I truly enjoy a novel where the main character is a driven person trying to make their dream come true. Kendra left her job in tech to travel the world and learn from chefs and cooks with the dream of opening up her own speakeasy supper club in Washington, D.C., following in the footsteps of her brother Logan who just opened up his own restaurant there with his wife.

I loved immersing myself in their foodie world, as Kendra and her family and friends pulled together to make Logan's restaurant a success. Reading about all the work that goes into the preparation- ordering supplies, creating the atmosphere, testing recipes- I found it all fascinating.

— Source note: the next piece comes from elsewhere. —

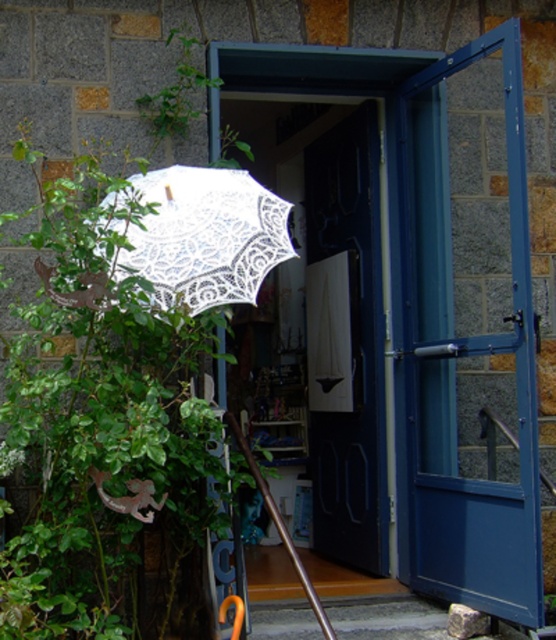
Looking at this image, you are standing outside the entrance and want to enter the shop. To do so, you need to pass through the blue glass door at right. However, the white lace umbrella at left is in your way. Can you move around the umbrella to reach the door?

The blue glass door at right is located below the white lace umbrella at left, so you can move around the umbrella to reach the door since it is positioned lower and not blocking the path directly above.

You are a delivery person trying to enter the shop through the blue glass door at right. The white lace umbrella at left is blocking your path. Can you walk around the umbrella to reach the door?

Watching Kendra work to make her own dream come true, and seeing how even though she faced so many obstacles she wouldn't give up, was inspiring. The relationships among the characters, especially Kendra and her cousin Lani and Kendra and her Auntie Mack, were wonderful and joyful. 

The story has a lot of spicy scenes between Kendra and her brothers best friend BJ, and I did find myself at times feeling like BJ was not being straightforward with Kendra- saying one thing (we can't be together) and doing another (see spicy scenes above). 

I adored the last part of the book watching Kendra's dreams come true. If you are a fan of TV's The Bear, you will love The Dating Prohibition as much as I did. 

This is the second book I've read by Taj McCoy (Zora Books Her Own Happily Ever After- my review here) and I look forward to many more from her.

Thanks to Harlequin Books for putting me on their Fall 2025 Blog Tours.